Segment Start: Page text
July, 1877.—Great railway strikes; rioting and incendiarism in Baltimore and Pittsburgh; losses $10,000,000. Over 100,000 laboring men took part in the movement.
January, 1878.—The Vanderbilt combination, including Michigan Central, Lake Shore and Canada Southern, was made in this month.
February, 1878.—The purchase of silver bullion by the Government to the amount of $2,000,000 to $4,000,000 per month, and its coinage into legal tender dollars, was ordered by Congress on the 28th.
May, 1878.—Congress passed the Resumption Act.
January, 1879.—Specie payments were resumed after the suspension which took place soon after the opening of the war of the rebellion.
April, 1879.—Gould and Field combined, and under their auspices the St. Louis, Kansas City & Northern and Wabash Railways were consolidated. Gould already had control of Union Pacific and Kansas Pacific, and afterward secured control of Missouri Pacific and Denver & Rio Grande.
June, 1879.—Western Union declared a scrip dividend of 17 per cent.
August, 1879.—There was a serious tumble in prices in this month.
October, 1879.—The stock market was very active in October and November. The bull movement of the year was at its height and transactions were so numerous that it was impossible to record them all. The drop came in November.
November, 1879.—William H. Vanderbilt sold 250,000 shares of New York Central & Hudson River stock at 120 to a syndicate headed by J. S. Morgan & Co., of London. Early in the following year the same syndicate took 100,000 shares on the same terms.
Segment End: Page text
Segment Start: The data
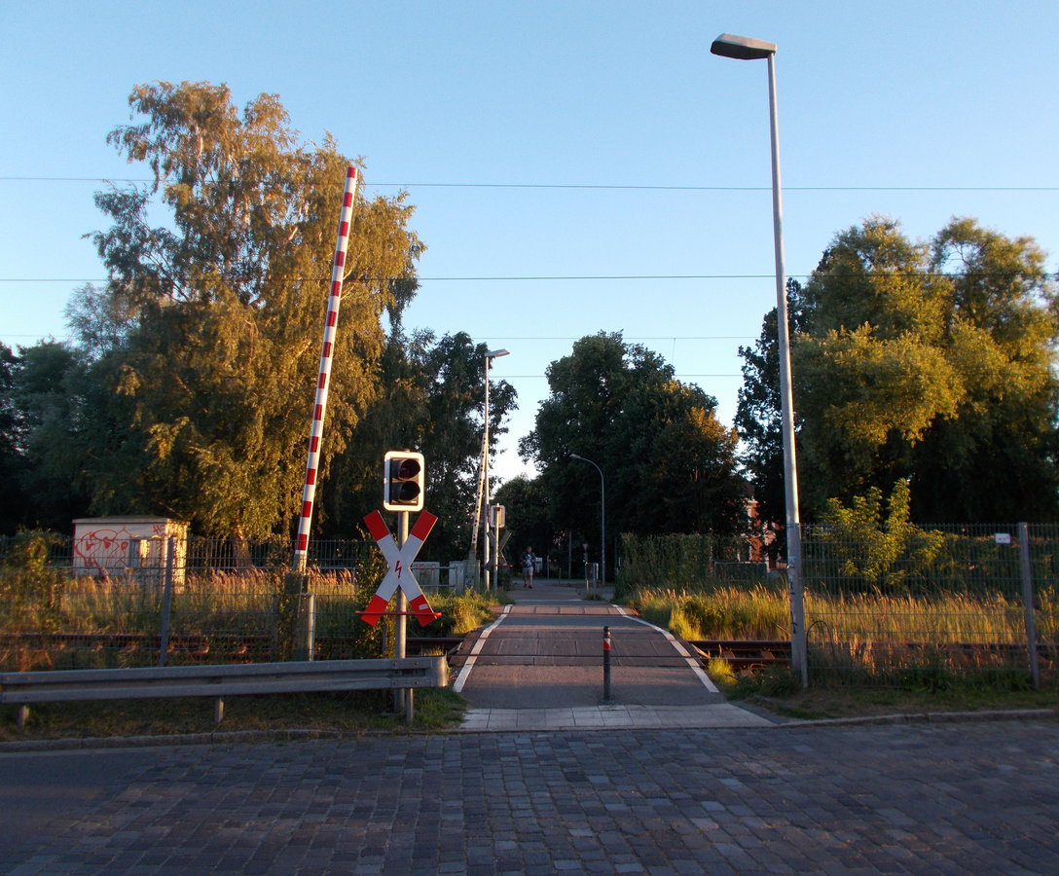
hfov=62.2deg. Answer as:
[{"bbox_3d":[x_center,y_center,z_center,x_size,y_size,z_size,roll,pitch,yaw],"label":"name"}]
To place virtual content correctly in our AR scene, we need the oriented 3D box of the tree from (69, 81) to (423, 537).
[{"bbox_3d":[-11.022,-4.447,35.464,13.465,21.278,12.118,0,-8,0],"label":"tree"}]

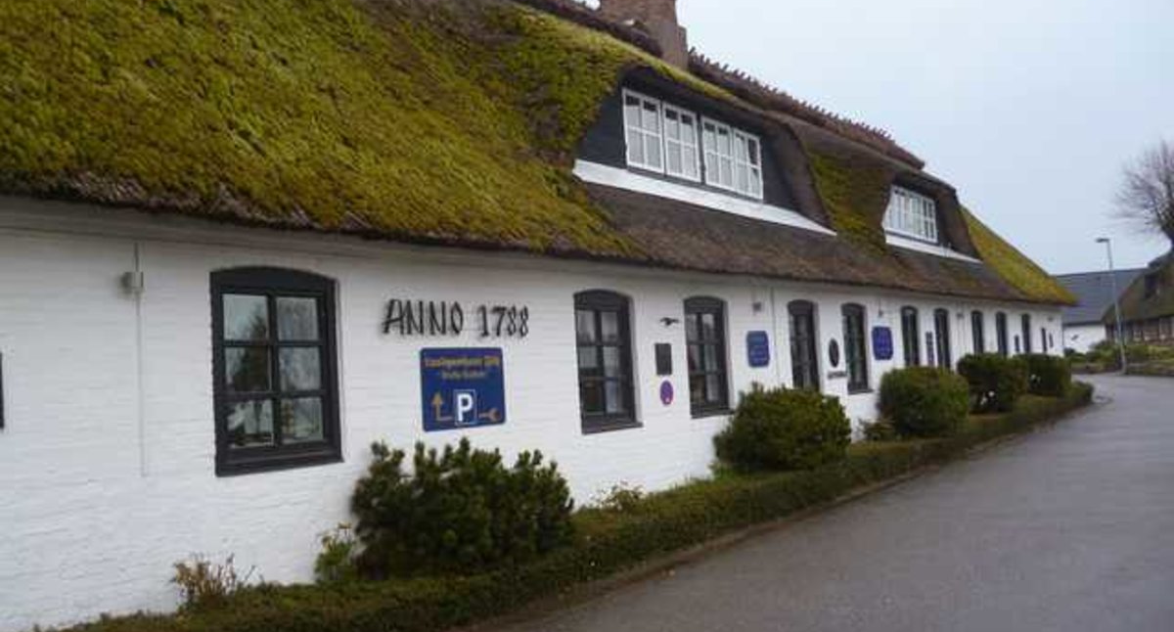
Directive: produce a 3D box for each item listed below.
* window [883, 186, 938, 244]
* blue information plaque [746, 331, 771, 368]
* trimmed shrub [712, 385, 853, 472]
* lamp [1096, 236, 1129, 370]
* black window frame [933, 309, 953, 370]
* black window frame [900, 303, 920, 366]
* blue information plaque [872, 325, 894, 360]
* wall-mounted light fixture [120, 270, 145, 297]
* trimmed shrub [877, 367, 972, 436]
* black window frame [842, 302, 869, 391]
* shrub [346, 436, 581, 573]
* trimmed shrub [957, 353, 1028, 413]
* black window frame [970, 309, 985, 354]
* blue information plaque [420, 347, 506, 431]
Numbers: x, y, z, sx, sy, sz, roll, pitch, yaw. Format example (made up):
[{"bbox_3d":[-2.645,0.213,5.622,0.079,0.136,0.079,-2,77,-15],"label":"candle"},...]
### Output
[{"bbox_3d":[7.209,-2.286,21.290,0.150,1.050,3.650,-6,-5,37],"label":"window"},{"bbox_3d":[2.241,0.431,12.347,0.029,0.470,0.604,-6,-5,38],"label":"blue information plaque"},{"bbox_3d":[2.223,1.364,11.070,1.357,1.103,1.534,-6,-5,38],"label":"trimmed shrub"},{"bbox_3d":[26.532,-0.544,48.000,0.800,6.750,0.250,-2,-4,-18],"label":"lamp"},{"bbox_3d":[6.925,0.587,18.401,0.142,1.416,0.991,-6,-5,38],"label":"black window frame"},{"bbox_3d":[6.225,0.576,18.410,0.100,1.500,1.060,-6,-5,37],"label":"black window frame"},{"bbox_3d":[5.322,0.502,17.010,0.040,0.560,0.860,-6,-5,37],"label":"blue information plaque"},{"bbox_3d":[-2.828,-0.200,5.915,0.118,0.153,0.106,-6,-5,38],"label":"wall-mounted light fixture"},{"bbox_3d":[5.277,1.365,15.049,1.180,1.109,1.298,-6,-5,38],"label":"trimmed shrub"},{"bbox_3d":[4.215,0.524,14.963,0.142,1.422,0.991,-6,-5,38],"label":"black window frame"},{"bbox_3d":[-0.931,1.539,7.677,1.100,1.100,2.000,-6,-5,37],"label":"shrub"},{"bbox_3d":[7.720,1.288,18.234,1.180,1.133,1.239,-6,-5,38],"label":"trimmed shrub"},{"bbox_3d":[9.006,0.641,22.035,0.100,1.500,1.060,-6,-5,37],"label":"black window frame"},{"bbox_3d":[-1.105,0.655,8.588,0.040,0.710,1.020,-6,-5,37],"label":"blue information plaque"}]

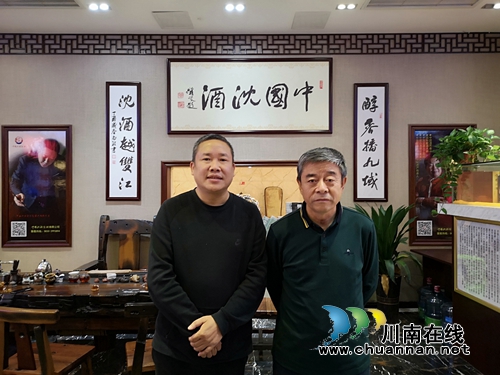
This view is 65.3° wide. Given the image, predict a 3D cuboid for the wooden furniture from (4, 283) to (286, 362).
[{"bbox_3d":[-0.850,1.155,3.220,2.050,0.750,0.850,0,0,0],"label":"wooden furniture"}]

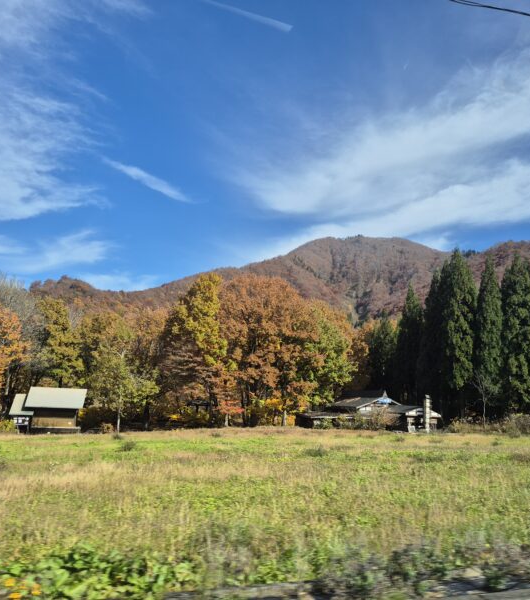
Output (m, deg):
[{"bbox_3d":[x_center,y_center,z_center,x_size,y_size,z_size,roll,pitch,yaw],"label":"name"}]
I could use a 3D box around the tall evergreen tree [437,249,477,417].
[{"bbox_3d":[26.144,4.428,70.803,5.800,23.440,5.800,-3,-12,20],"label":"tall evergreen tree"}]

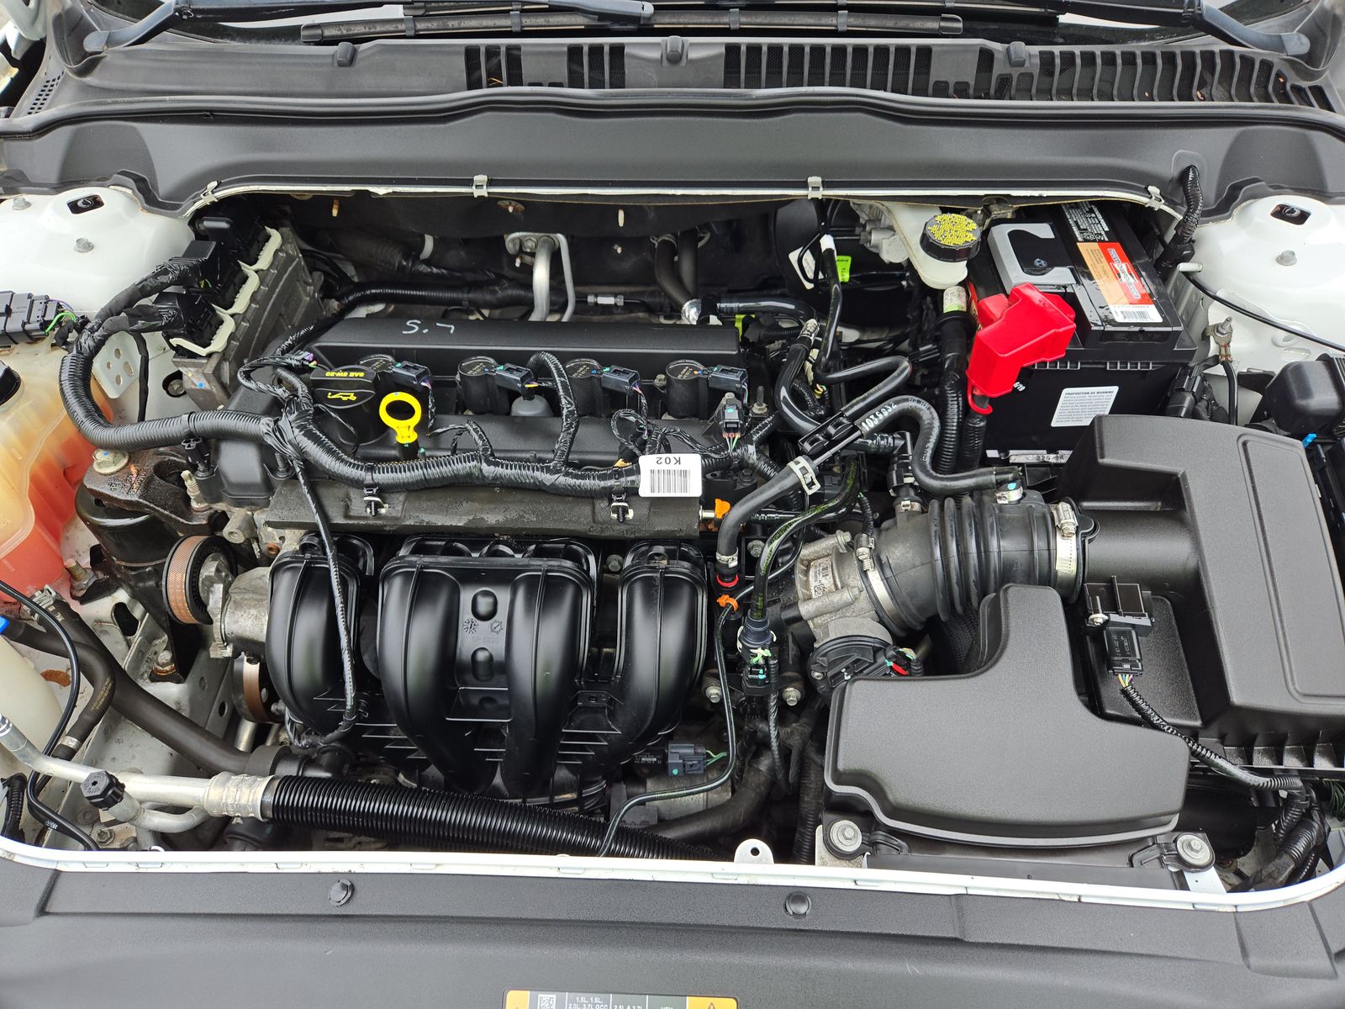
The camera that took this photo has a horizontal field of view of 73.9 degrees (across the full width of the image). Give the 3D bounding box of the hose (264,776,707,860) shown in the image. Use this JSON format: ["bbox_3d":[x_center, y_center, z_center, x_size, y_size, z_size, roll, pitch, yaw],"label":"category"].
[{"bbox_3d":[-0.133,0.231,0.638,0.305,0.042,0.042,10,46,-2],"label":"hose"}]

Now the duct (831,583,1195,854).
[{"bbox_3d":[0.225,0.147,0.628,0.222,0.080,0.190,2,46,3],"label":"duct"}]

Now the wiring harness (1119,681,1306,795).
[{"bbox_3d":[0.345,0.153,0.575,0.125,0.056,0.044,11,47,11],"label":"wiring harness"}]

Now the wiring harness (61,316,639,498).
[{"bbox_3d":[-0.269,-0.099,0.795,0.500,0.100,0.165,1,46,1],"label":"wiring harness"}]

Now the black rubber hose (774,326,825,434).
[{"bbox_3d":[0.116,-0.114,0.820,0.046,0.075,0.085,2,46,3],"label":"black rubber hose"}]

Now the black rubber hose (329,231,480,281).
[{"bbox_3d":[-0.314,-0.290,1.045,0.175,0.038,0.042,13,47,0],"label":"black rubber hose"}]

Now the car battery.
[{"bbox_3d":[0.365,-0.175,0.896,0.175,0.172,0.242,1,46,1],"label":"car battery"}]

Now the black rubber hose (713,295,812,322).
[{"bbox_3d":[0.090,-0.192,0.881,0.105,0.026,0.036,1,46,1],"label":"black rubber hose"}]

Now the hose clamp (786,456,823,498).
[{"bbox_3d":[0.111,-0.023,0.750,0.017,0.030,0.030,-30,50,0],"label":"hose clamp"}]

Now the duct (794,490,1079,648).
[{"bbox_3d":[0.207,0.051,0.710,0.205,0.098,0.100,-7,46,-6],"label":"duct"}]

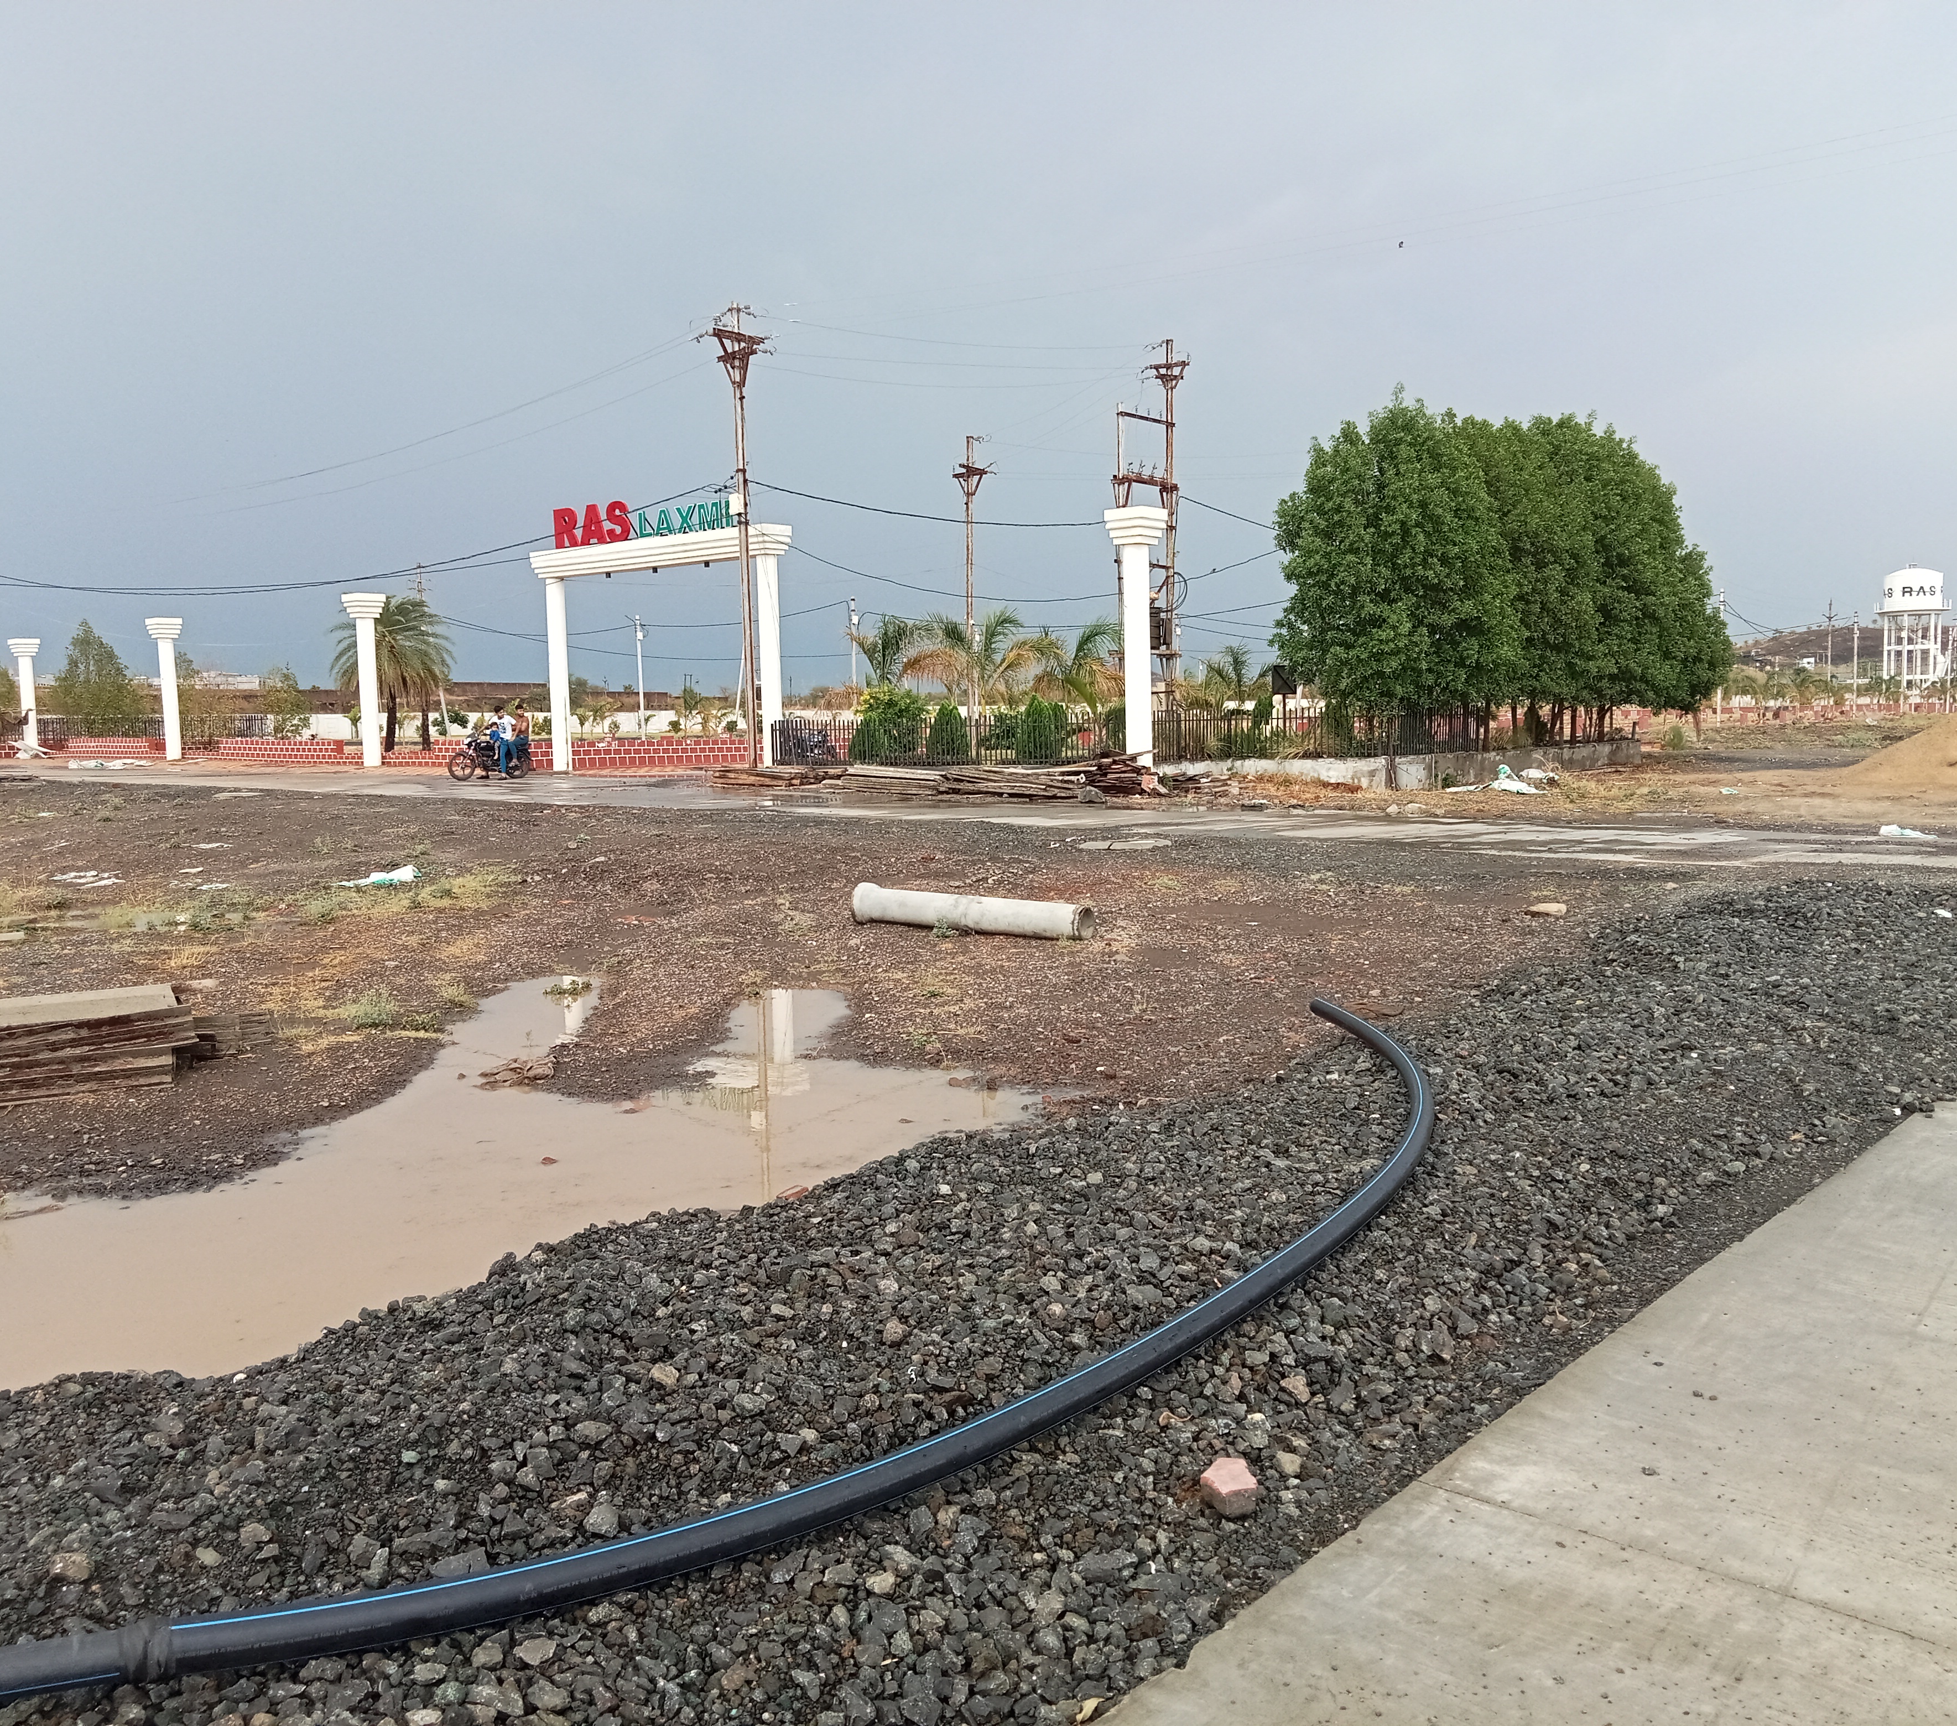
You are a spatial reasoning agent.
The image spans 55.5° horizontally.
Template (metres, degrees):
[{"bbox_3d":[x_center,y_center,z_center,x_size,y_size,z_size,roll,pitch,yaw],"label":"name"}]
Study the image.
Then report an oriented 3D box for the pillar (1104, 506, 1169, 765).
[{"bbox_3d":[2.826,-3.856,32.692,0.800,4.743,0.800,2,6,34],"label":"pillar"}]

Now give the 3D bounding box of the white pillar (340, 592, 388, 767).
[{"bbox_3d":[-16.485,-4.923,50.322,0.800,4.645,0.800,3,7,40],"label":"white pillar"}]

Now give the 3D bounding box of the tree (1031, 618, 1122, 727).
[{"bbox_3d":[2.401,-4.084,42.500,2.463,2.955,2.600,-1,5,3],"label":"tree"}]

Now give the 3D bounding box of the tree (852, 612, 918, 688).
[{"bbox_3d":[-2.130,-4.477,45.000,1.869,3.086,2.000,-1,5,-3],"label":"tree"}]

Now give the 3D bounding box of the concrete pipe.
[{"bbox_3d":[-0.063,0.351,13.120,2.000,0.270,0.270,4,7,38],"label":"concrete pipe"}]

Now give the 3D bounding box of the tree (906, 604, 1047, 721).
[{"bbox_3d":[-0.021,-4.298,43.000,3.405,3.239,3.300,-1,5,0],"label":"tree"}]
Segment End: The data
• _What the task requires_
In the chronology of 1877–1879 market events, how many shares of New York Central & Hudson River stock did William H. Vanderbilt sell in November 1879, and at what price?

• _Output for this task_
250,000 shares at 120